▶ [Aim of the exercise] Please write out each of the following lines word for word, keeping their order.

"""

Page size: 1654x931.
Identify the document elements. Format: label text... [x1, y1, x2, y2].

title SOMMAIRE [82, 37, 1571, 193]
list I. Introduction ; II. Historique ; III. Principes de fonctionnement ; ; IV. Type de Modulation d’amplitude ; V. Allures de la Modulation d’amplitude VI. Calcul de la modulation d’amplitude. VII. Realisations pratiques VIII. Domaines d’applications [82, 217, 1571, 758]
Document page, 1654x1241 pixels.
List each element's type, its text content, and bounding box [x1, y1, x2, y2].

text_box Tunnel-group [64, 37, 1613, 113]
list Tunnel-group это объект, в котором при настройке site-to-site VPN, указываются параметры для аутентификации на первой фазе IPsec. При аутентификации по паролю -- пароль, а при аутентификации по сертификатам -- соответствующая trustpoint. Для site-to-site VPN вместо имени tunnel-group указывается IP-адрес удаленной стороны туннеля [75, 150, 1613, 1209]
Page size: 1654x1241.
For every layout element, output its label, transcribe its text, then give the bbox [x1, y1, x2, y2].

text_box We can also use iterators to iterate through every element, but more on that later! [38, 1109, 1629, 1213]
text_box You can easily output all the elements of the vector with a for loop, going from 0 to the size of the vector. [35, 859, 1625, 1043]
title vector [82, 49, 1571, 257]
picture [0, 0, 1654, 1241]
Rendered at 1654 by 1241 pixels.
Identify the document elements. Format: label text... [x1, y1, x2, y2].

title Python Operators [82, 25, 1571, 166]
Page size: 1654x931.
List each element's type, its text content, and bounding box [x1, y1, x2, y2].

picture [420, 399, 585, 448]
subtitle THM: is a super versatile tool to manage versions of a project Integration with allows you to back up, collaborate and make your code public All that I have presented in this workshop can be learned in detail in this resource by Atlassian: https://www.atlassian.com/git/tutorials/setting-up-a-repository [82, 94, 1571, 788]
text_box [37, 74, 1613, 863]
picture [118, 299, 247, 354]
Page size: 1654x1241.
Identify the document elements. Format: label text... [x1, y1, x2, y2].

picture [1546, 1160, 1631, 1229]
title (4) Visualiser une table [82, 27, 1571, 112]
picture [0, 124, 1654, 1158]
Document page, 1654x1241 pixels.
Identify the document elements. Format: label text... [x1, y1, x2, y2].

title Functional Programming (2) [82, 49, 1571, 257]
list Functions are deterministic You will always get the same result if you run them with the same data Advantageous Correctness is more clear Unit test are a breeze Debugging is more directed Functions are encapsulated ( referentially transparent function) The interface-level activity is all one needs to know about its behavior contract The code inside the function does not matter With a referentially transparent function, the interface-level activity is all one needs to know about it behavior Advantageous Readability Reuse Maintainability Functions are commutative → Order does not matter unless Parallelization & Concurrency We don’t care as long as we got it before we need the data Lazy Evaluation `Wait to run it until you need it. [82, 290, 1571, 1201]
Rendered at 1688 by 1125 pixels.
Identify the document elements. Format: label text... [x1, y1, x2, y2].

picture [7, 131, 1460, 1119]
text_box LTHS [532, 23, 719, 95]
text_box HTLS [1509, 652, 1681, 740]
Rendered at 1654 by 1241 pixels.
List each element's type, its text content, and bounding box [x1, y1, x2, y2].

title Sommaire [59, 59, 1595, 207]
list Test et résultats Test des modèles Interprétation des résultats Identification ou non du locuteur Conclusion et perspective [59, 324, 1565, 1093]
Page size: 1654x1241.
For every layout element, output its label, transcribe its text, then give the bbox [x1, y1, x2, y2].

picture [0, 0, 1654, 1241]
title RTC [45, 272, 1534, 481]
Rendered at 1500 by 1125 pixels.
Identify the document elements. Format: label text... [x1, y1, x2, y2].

"""

▶ [Expected output]
Page size: 1654x931.
Identify the document elements. Format: label text... [x1, y1, x2, y2].

title SOMMAIRE [82, 37, 1571, 193]
list I. Introduction ; II. Historique ; III. Principes de fonctionnement ; ; IV. Type de Modulation d’amplitude ; V. Allures de la Modulation d’amplitude VI. Calcul de la modulation d’amplitude. VII. Realisations pratiques VIII. Domaines d’applications [82, 217, 1571, 758]
Document page, 1654x1241 pixels.
List each element's type, its text content, and bounding box [x1, y1, x2, y2].

text_box Tunnel-group [64, 37, 1613, 113]
list Tunnel-group это объект, в котором при настройке site-to-site VPN, указываются параметры для аутентификации на первой фазе IPsec. При аутентификации по паролю -- пароль, а при аутентификации по сертификатам -- соответствующая trustpoint. Для site-to-site VPN вместо имени tunnel-group указывается IP-адрес удаленной стороны туннеля [75, 150, 1613, 1209]
Page size: 1654x1241.
For every layout element, output its label, transcribe its text, then give the bbox [x1, y1, x2, y2].

text_box We can also use iterators to iterate through every element, but more on that later! [38, 1109, 1629, 1213]
text_box You can easily output all the elements of the vector with a for loop, going from 0 to the size of the vector. [35, 859, 1625, 1043]
title vector [82, 49, 1571, 257]
picture [0, 0, 1654, 1241]
Rendered at 1654 by 1241 pixels.
Identify the document elements. Format: label text... [x1, y1, x2, y2].

title Python Operators [82, 25, 1571, 166]
Page size: 1654x931.
List each element's type, its text content, and bounding box [x1, y1, x2, y2].

picture [420, 399, 585, 448]
subtitle THM: is a super versatile tool to manage versions of a project Integration with allows you to back up, collaborate and make your code public All that I have presented in this workshop can be learned in detail in this resource by Atlassian: https://www.atlassian.com/git/tutorials/setting-up-a-repository [82, 94, 1571, 788]
text_box [37, 74, 1613, 863]
picture [118, 299, 247, 354]
Page size: 1654x1241.
Identify the document elements. Format: label text... [x1, y1, x2, y2].

picture [1546, 1160, 1631, 1229]
title (4) Visualiser une table [82, 27, 1571, 112]
picture [0, 124, 1654, 1158]
Document page, 1654x1241 pixels.
Identify the document elements. Format: label text... [x1, y1, x2, y2].

title Functional Programming (2) [82, 49, 1571, 257]
list Functions are deterministic You will always get the same result if you run them with the same data Advantageous Correctness is more clear Unit test are a breeze Debugging is more directed Functions are encapsulated ( referentially transparent function) The interface-level activity is all one needs to know about its behavior contract The code inside the function does not matter With a referentially transparent function, the interface-level activity is all one needs to know about it behavior Advantageous Readability Reuse Maintainability Functions are commutative → Order does not matter unless Parallelization & Concurrency We don’t care as long as we got it before we need the data Lazy Evaluation `Wait to run it until you need it. [82, 290, 1571, 1201]
Rendered at 1688 by 1125 pixels.
Identify the document elements. Format: label text... [x1, y1, x2, y2].

picture [7, 131, 1460, 1119]
text_box LTHS [532, 23, 719, 95]
text_box HTLS [1509, 652, 1681, 740]
Rendered at 1654 by 1241 pixels.
List each element's type, its text content, and bounding box [x1, y1, x2, y2].

title Sommaire [59, 59, 1595, 207]
list Test et résultats Test des modèles Interprétation des résultats Identification ou non du locuteur Conclusion et perspective [59, 324, 1565, 1093]
Page size: 1654x1241.
For every layout element, output its label, transcribe its text, then give the bbox [x1, y1, x2, y2].

picture [0, 0, 1654, 1241]
title RTC [45, 272, 1534, 481]
Rendered at 1500 by 1125 pixels.
Identify the document elements. Format: label text... [x1, y1, x2, y2].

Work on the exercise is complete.